Source information Start Marker

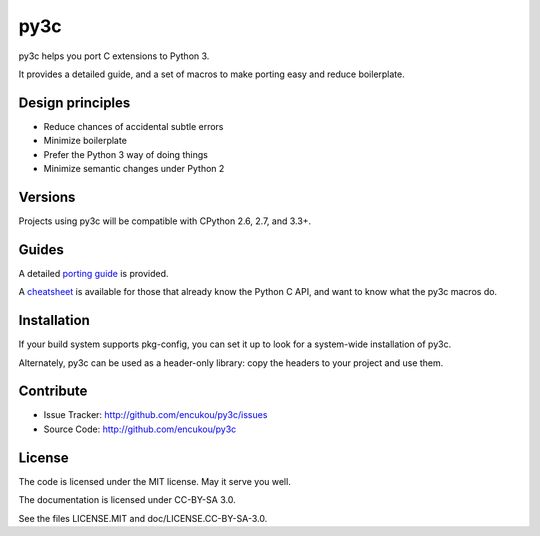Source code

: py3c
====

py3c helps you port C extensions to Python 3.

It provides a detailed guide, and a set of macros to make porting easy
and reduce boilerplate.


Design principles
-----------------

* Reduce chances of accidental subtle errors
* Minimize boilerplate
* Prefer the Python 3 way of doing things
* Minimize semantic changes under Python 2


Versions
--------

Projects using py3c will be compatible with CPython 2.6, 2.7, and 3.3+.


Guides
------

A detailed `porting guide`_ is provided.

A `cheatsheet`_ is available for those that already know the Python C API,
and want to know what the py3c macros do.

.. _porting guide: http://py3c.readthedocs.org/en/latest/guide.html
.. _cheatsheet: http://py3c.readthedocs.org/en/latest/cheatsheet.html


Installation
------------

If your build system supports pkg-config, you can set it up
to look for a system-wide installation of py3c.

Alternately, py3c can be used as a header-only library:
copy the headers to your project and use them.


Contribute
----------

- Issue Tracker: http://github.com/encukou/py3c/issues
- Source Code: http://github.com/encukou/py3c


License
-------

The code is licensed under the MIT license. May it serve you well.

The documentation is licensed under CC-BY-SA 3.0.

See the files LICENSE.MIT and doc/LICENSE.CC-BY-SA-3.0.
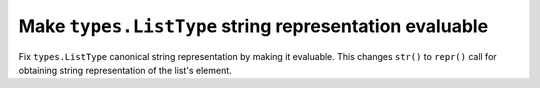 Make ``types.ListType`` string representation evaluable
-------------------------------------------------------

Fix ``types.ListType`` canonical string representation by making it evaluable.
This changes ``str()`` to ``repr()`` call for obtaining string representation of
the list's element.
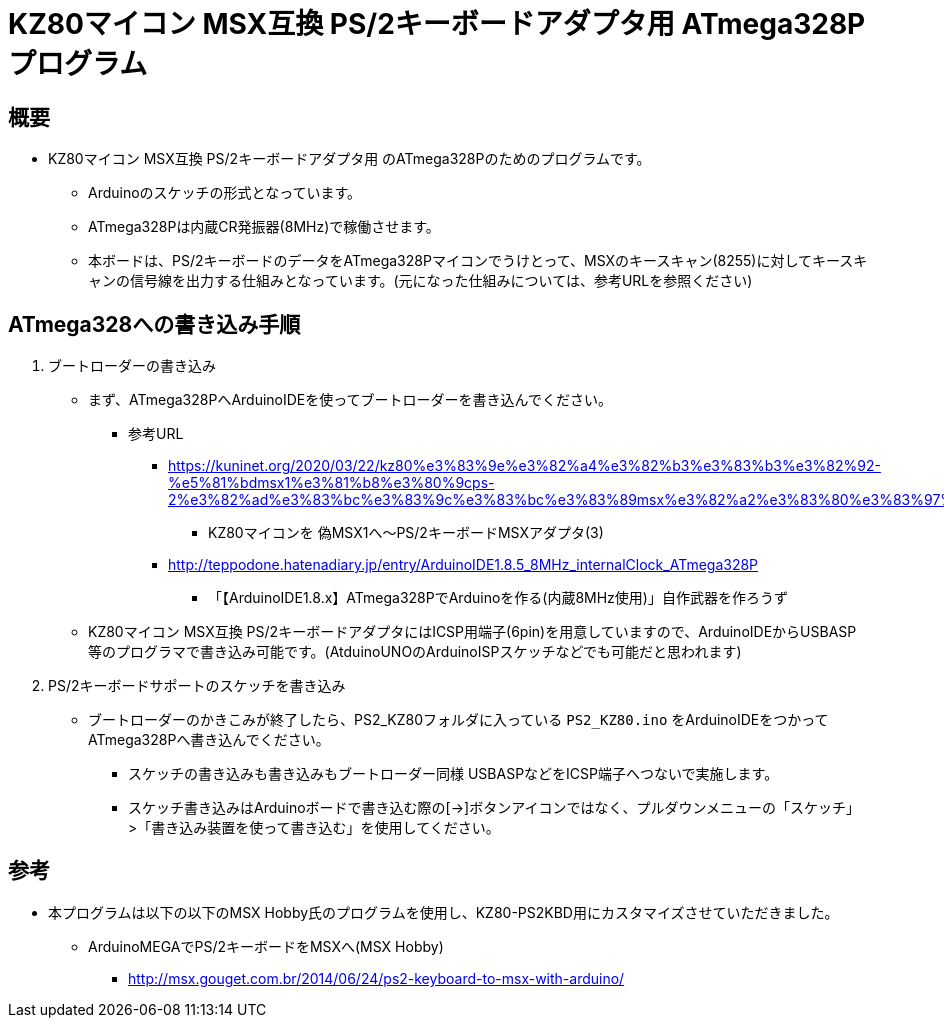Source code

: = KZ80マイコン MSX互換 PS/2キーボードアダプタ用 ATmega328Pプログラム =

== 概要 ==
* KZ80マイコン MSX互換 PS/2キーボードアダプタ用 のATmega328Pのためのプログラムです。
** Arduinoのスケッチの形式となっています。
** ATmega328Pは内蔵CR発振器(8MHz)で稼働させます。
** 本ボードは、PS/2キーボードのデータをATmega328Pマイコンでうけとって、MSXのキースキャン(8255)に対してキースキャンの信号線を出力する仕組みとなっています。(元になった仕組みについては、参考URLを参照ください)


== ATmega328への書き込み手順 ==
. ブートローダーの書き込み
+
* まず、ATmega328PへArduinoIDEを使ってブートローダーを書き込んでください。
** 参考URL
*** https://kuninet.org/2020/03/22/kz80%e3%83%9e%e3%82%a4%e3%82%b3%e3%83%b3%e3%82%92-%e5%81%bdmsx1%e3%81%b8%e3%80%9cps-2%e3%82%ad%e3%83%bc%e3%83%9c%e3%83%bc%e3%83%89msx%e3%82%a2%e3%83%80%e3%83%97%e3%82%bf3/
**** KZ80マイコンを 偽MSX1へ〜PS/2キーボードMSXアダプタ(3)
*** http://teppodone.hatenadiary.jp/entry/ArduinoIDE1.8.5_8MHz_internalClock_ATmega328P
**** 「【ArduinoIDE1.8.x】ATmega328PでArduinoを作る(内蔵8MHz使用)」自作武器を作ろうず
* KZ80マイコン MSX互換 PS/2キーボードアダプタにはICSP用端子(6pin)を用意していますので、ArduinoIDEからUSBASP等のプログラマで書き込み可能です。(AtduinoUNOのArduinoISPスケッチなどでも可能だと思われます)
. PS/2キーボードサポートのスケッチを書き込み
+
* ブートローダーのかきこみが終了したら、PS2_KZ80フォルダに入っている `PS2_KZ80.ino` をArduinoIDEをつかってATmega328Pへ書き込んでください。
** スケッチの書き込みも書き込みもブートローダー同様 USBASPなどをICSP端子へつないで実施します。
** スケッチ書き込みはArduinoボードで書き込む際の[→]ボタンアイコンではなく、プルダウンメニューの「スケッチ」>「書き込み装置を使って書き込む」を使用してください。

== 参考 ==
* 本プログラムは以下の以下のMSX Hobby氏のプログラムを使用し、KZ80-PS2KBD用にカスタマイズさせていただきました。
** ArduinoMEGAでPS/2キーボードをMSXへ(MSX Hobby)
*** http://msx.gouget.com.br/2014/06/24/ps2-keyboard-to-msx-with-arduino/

Source information End Marker

The task - Nothing should appear in the answer except the lines from the first line of the data through the line holding "accidental subtle errors", exactly as written, with pictures left out.

The answer -
Source code

: py3c
====

py3c helps you port C extensions to Python 3.

It provides a detailed guide, and a set of macros to make porting easy
and reduce boilerplate.


Design principles
-----------------

* Reduce chances of accidental subtle errors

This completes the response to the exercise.